[Dataset entries]
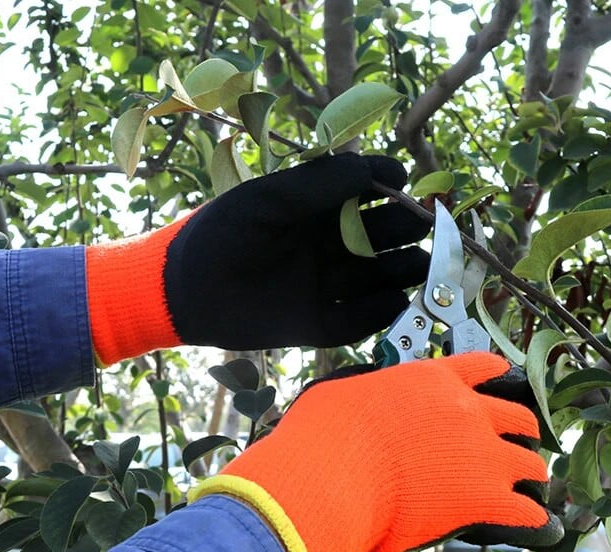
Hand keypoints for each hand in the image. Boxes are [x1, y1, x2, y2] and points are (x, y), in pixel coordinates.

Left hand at [86, 154, 429, 364]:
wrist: (184, 290)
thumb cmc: (222, 233)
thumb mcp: (268, 199)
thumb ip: (318, 183)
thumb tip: (373, 168)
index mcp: (318, 212)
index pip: (367, 195)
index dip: (388, 184)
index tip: (401, 178)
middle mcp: (330, 248)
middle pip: (383, 238)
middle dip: (407, 230)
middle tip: (425, 228)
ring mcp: (327, 288)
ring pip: (380, 279)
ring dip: (405, 272)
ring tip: (422, 266)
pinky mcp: (320, 325)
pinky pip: (360, 321)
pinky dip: (381, 313)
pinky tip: (395, 302)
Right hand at [189, 353, 562, 551]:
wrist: (333, 472)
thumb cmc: (327, 433)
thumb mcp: (347, 391)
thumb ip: (372, 393)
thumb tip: (364, 404)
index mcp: (435, 380)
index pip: (482, 368)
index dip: (499, 375)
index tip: (507, 380)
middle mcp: (467, 411)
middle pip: (517, 417)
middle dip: (522, 431)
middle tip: (519, 443)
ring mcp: (482, 454)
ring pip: (529, 463)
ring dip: (531, 474)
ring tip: (531, 485)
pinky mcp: (484, 497)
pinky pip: (526, 511)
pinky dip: (533, 520)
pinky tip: (537, 525)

> **Task brief**
Your answer should hold the line with "index pip: (367, 195)" and each line after it to the end of the data, retyped exactly. Include no other lines.

> **Answer to the problem**
index pip: (367, 195)
index dip: (388, 184)
index tip: (401, 178)
middle mcp: (330, 248)
middle pip: (383, 238)
middle dip: (407, 230)
middle tip: (425, 228)
ring mcp: (327, 288)
ring pip: (380, 279)
ring dip: (405, 272)
ring tip: (422, 266)
pinky mcp: (320, 325)
pinky pip: (360, 321)
pinky dip: (381, 313)
pinky tip: (395, 302)
Right hand at [189, 353, 562, 551]:
wrist: (333, 472)
thumb cmc: (327, 433)
thumb mcp: (347, 391)
thumb ip: (372, 393)
thumb tip: (364, 404)
index mcp: (435, 380)
index pip: (482, 368)
index dip: (499, 375)
index tip: (507, 380)
middle mcp: (467, 411)
middle pip: (517, 417)
middle dip: (522, 431)
middle tip: (519, 443)
ring mcp: (482, 454)
ring pip: (529, 463)
ring dip: (531, 474)
ring tip: (531, 485)
pinky mcp: (484, 497)
pinky pip: (526, 511)
pinky dip: (533, 520)
pinky tip: (537, 525)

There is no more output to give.